Paige will graduate with her associate’s degree in education this month and plans to attend Whitworth University in Spokane, Wash., and study elementary education. She found her passion for teaching while volunteering with elementary kids.
“The secret to success at this school is the staff and culture,” Paige said.
Joseph Benson is the valedictorian and wants to be a mechanical engineer and build robots. He will attend Gonzaga University after graduating high school with an associate’s degree.
“High school has been a great experience for me,” Joseph said.
Jessica Millard wants to create a rocket company like SpaceX in the future. She will graduate with an associate’s degree and attend Embry-Riddle Aeronautical University and plans to study Aeronautical Engineering.
“The best decision I made was attending this school and looking to advance in STEM,”Jessica said.
Courtland Nutt landed a $6,250 scholarship and will attend North Idaho College to study history. He is expected to graduate with an associate’s degree next year and plans to transfer to a university.

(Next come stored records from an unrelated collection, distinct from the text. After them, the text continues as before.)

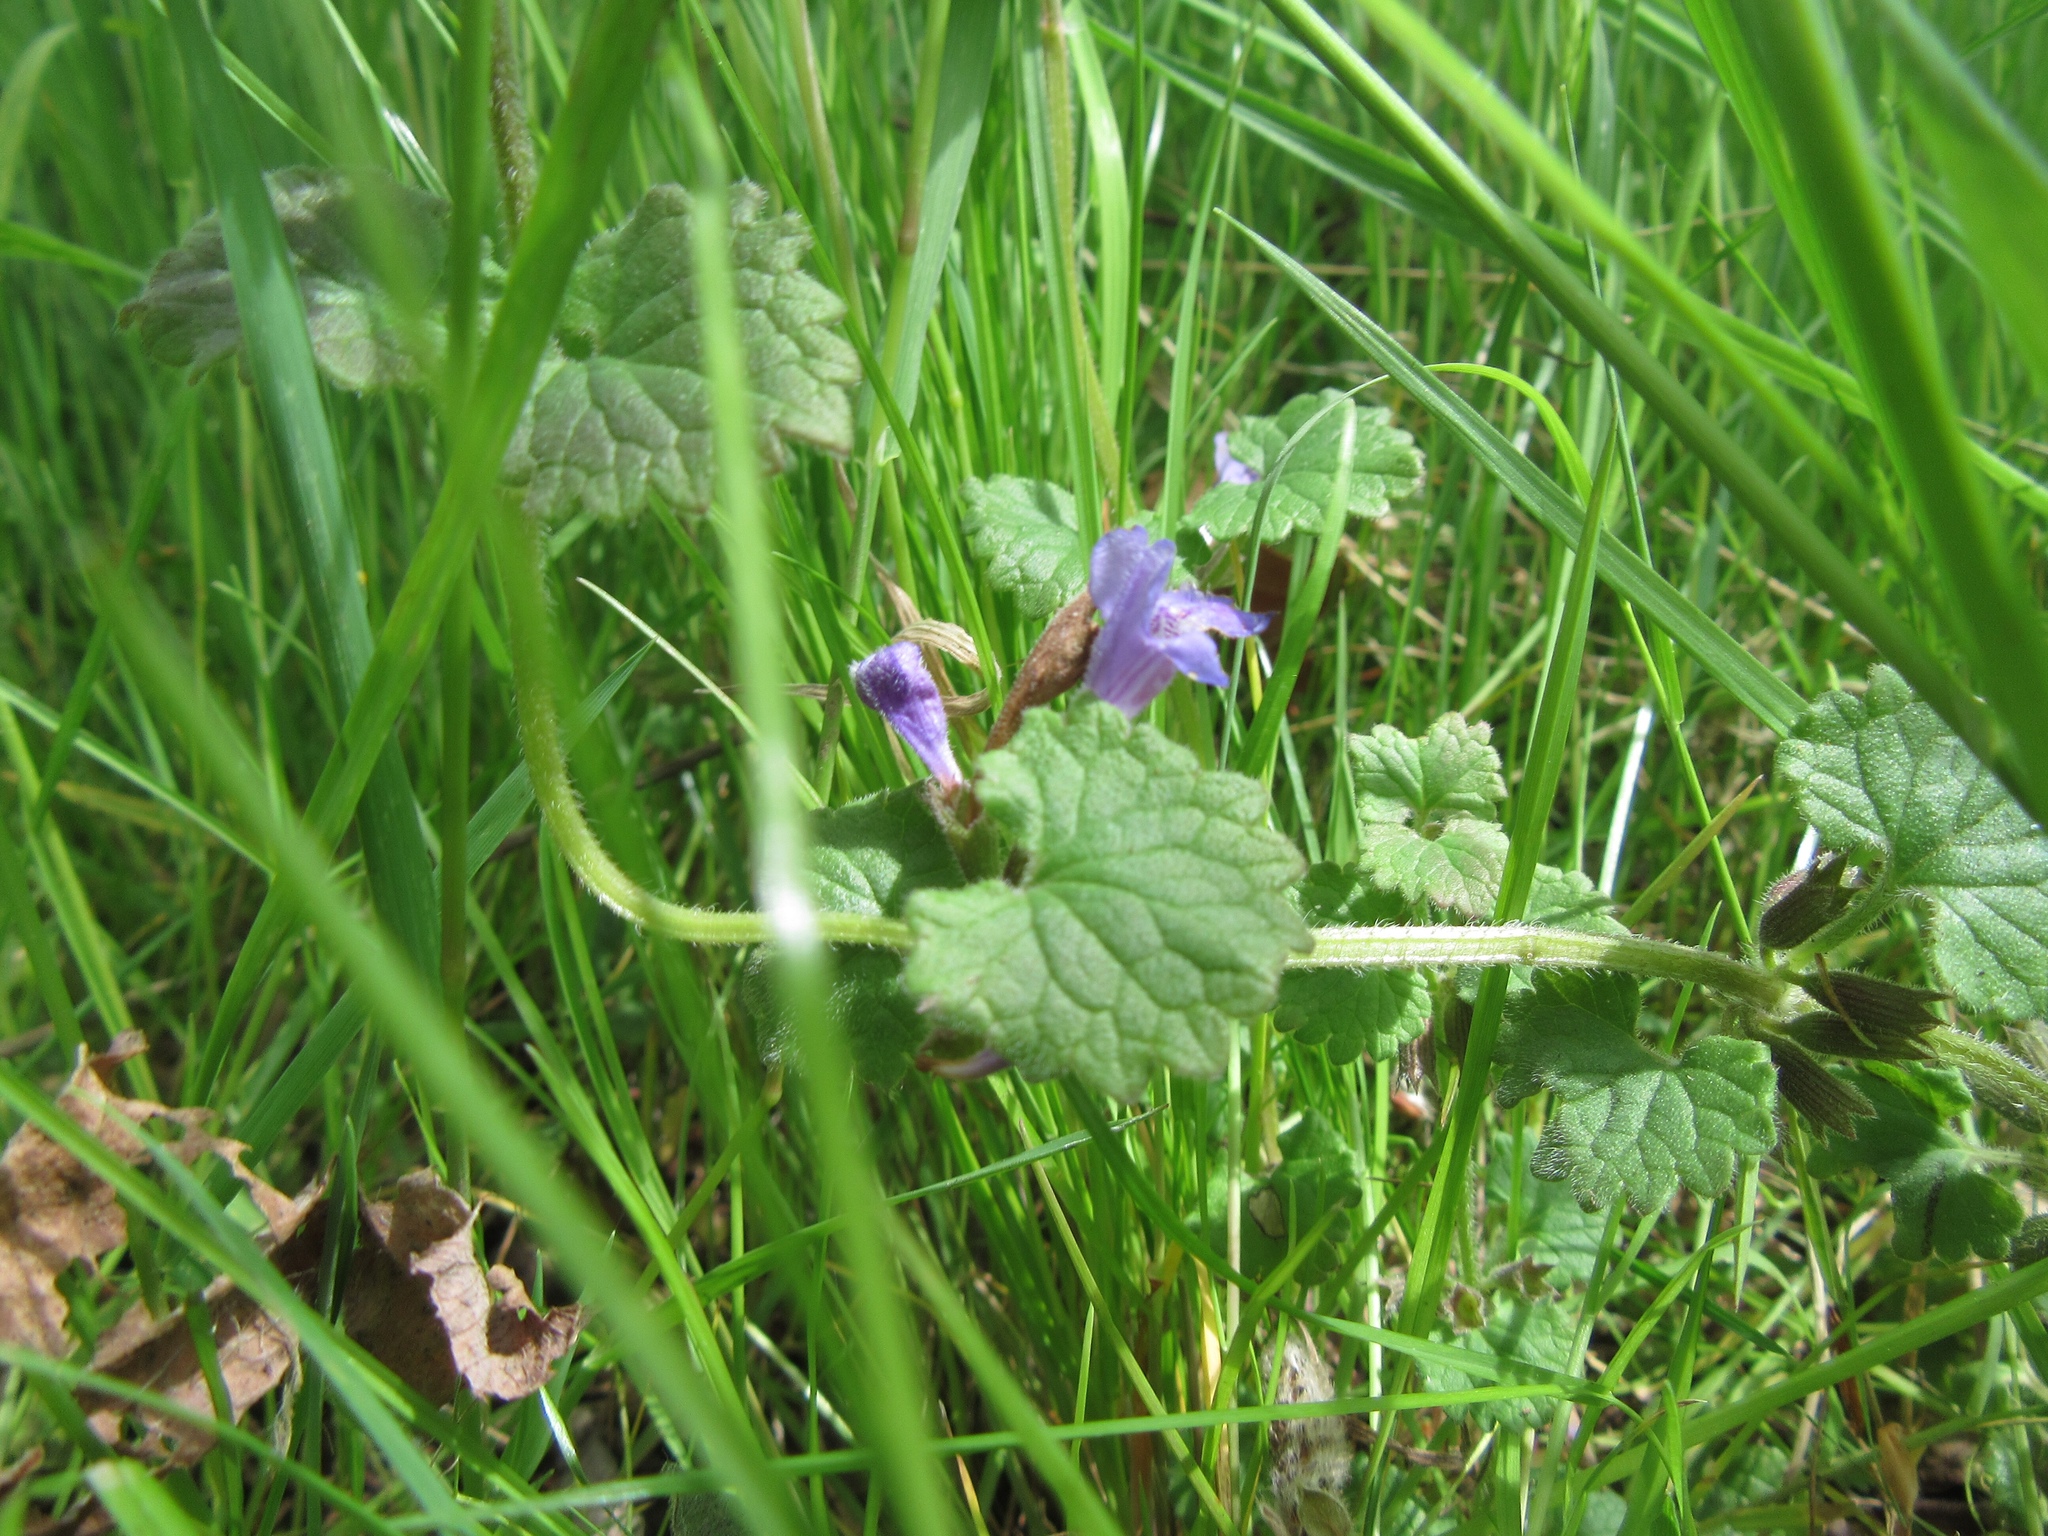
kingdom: Plantae
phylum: Tracheophyta
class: Magnoliopsida
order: Lamiales
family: Lamiaceae
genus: Glechoma
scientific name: Glechoma hederacea
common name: Ground ivy
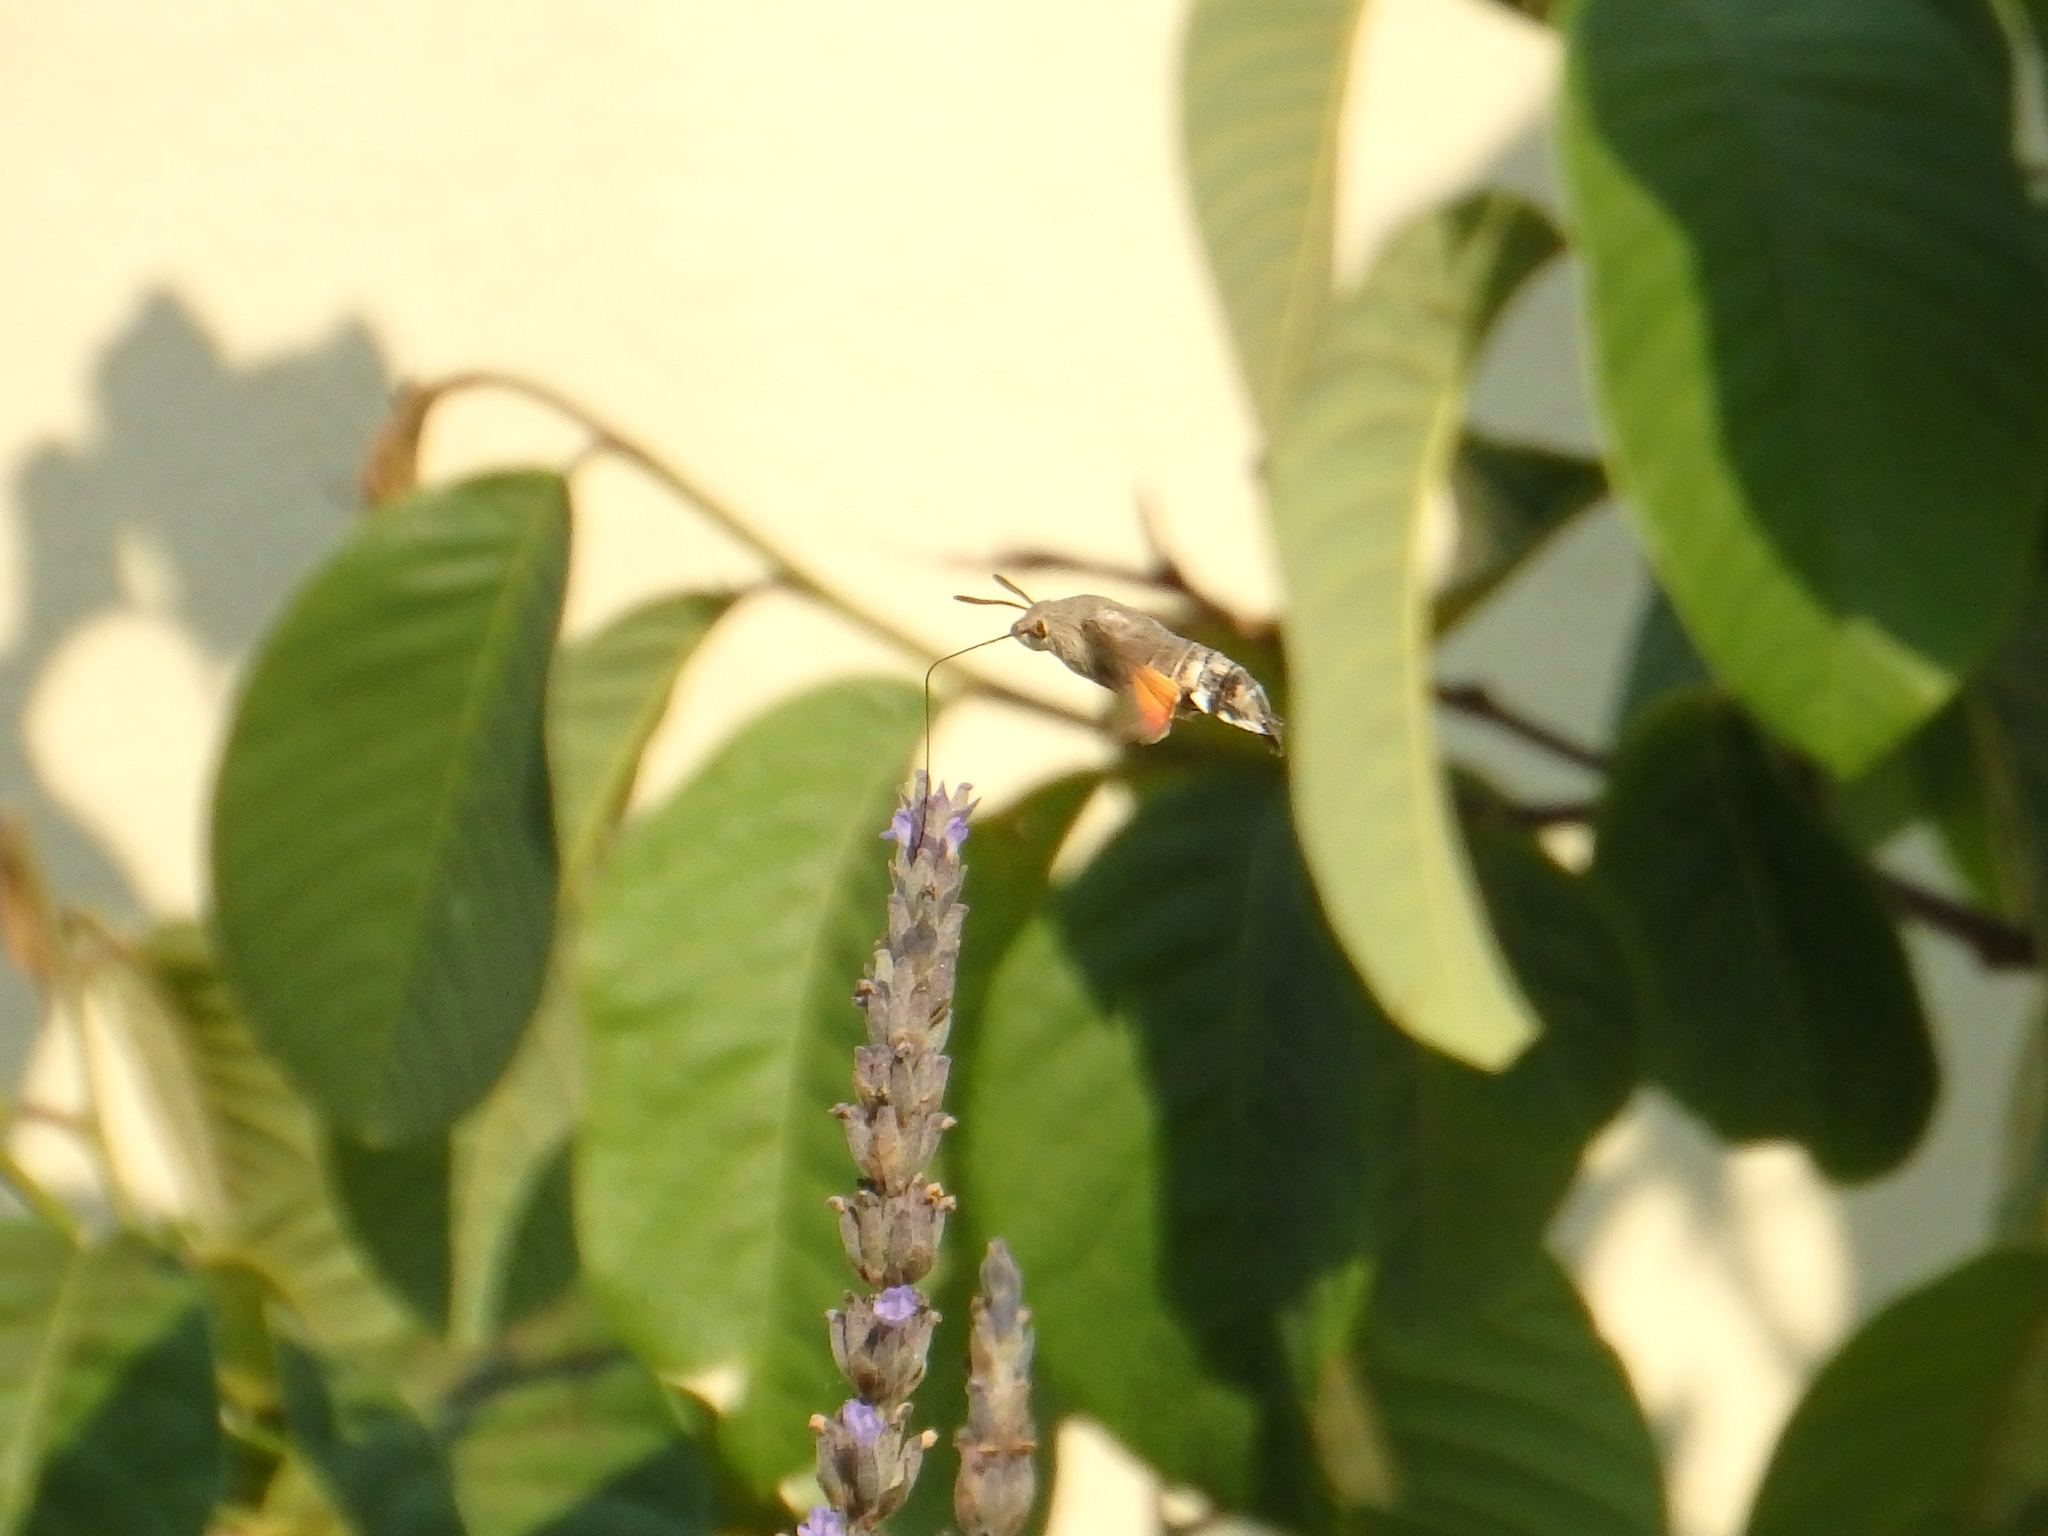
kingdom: Animalia
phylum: Arthropoda
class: Insecta
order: Lepidoptera
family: Sphingidae
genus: Macroglossum
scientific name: Macroglossum stellatarum
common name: Humming-bird hawk-moth
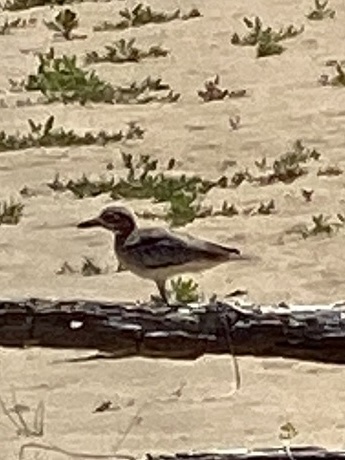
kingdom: Animalia
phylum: Chordata
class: Aves
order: Charadriiformes
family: Burhinidae
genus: Burhinus
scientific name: Burhinus vermiculatus
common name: Water thick-knee
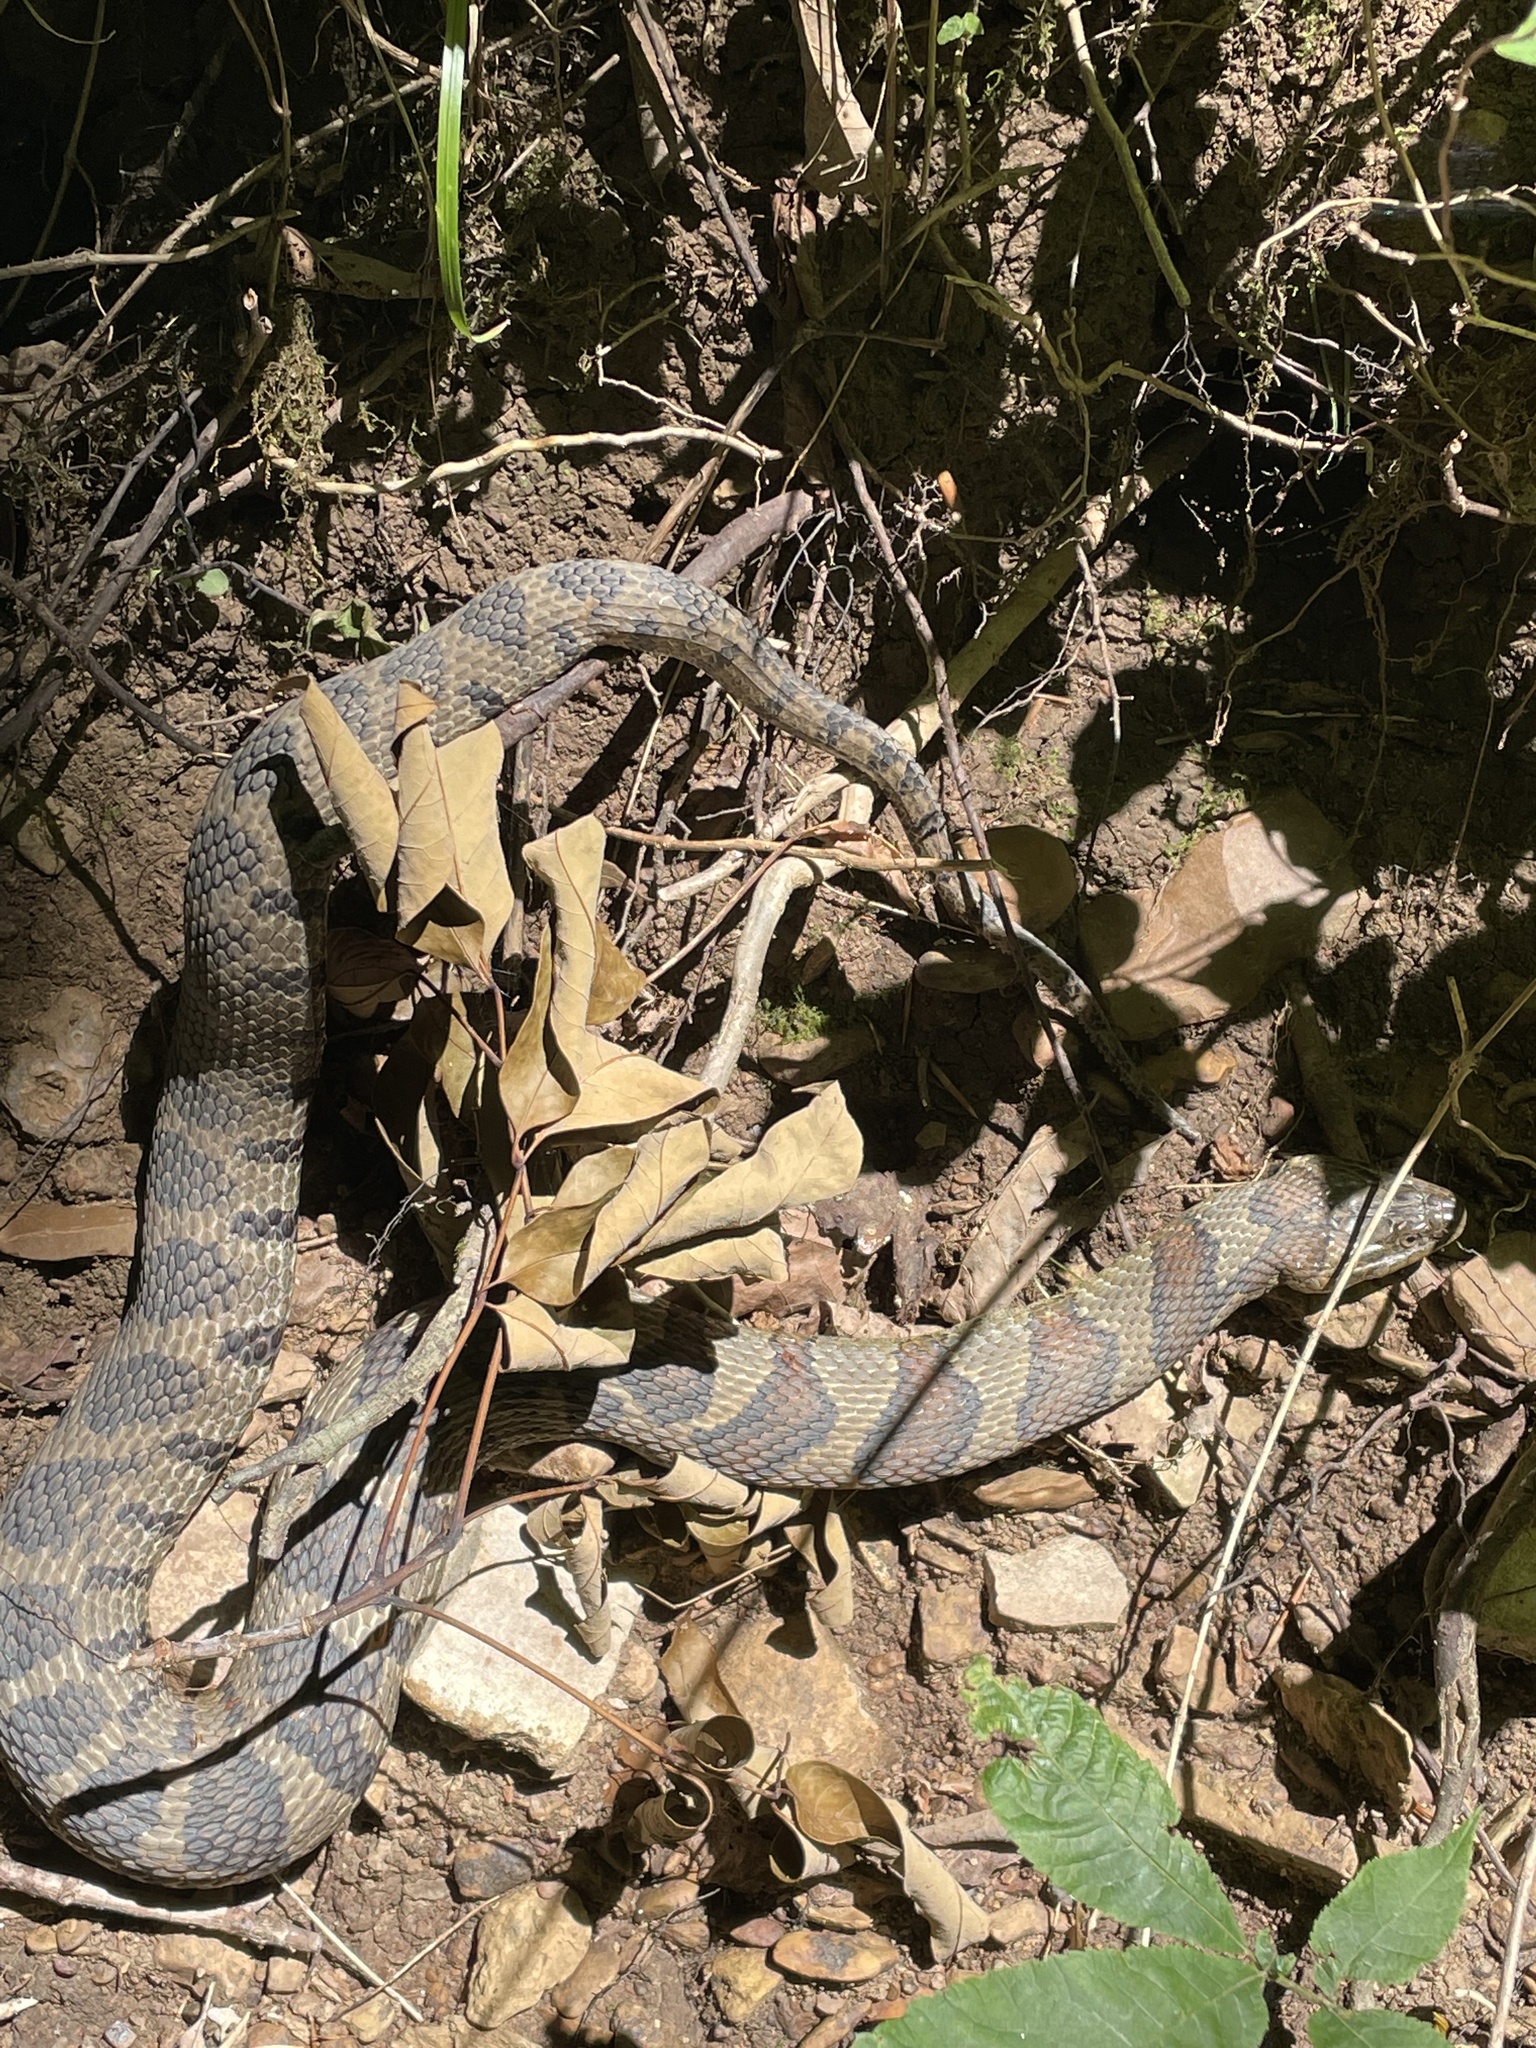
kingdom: Animalia
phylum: Chordata
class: Squamata
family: Colubridae
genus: Nerodia
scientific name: Nerodia sipedon
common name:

“I chose what to make out of my high school experience and that was having a good attitude,” Courtland said.
Joseph Broder wants to be the next Mark Zuckerberg and work as a software engineer. He was accepted to six colleges from across the country and will attend University of California at Berkeley to study computer science.
“I learned if you work hard it will pay off at the end,” Joseph said. “School was challenging, but rewarding.”
Shay Carlock will complete the Fire Cadet program with the Coeur d’Alene Fire Department this month and graduate with an associate’s degree in emergency services and community paramedics. She will attend Idaho State University with the goal of becoming a paramedic and pursuing emergency services in college.
Ashton Portrey will attend North Idaho College with a $6,220 scholarship. He completed his general education requirements while in high school for the computer Information Technology program. He plans to gain technology work experience while attending school.
The seven seniors will be the first to earn an Idaho STEM diploma. The new diploma, approved by the 2018 Legislature, requires students to complete eight credits in math and eight credits in science (students must take six credits in each discipline in order to graduate) plus an additional five credits in the STEM fields. All future graduates will earn a STEM diploma from the school.
“This is a bittersweet time for us,” Thomson said. “These students have been part of our life for the last six years.”
Thomson and his wife, Colleen, longtime Lakeland School District teachers, opened the charter school in 2012. The school added grade nine in 2014, and added another grade each consecutive year.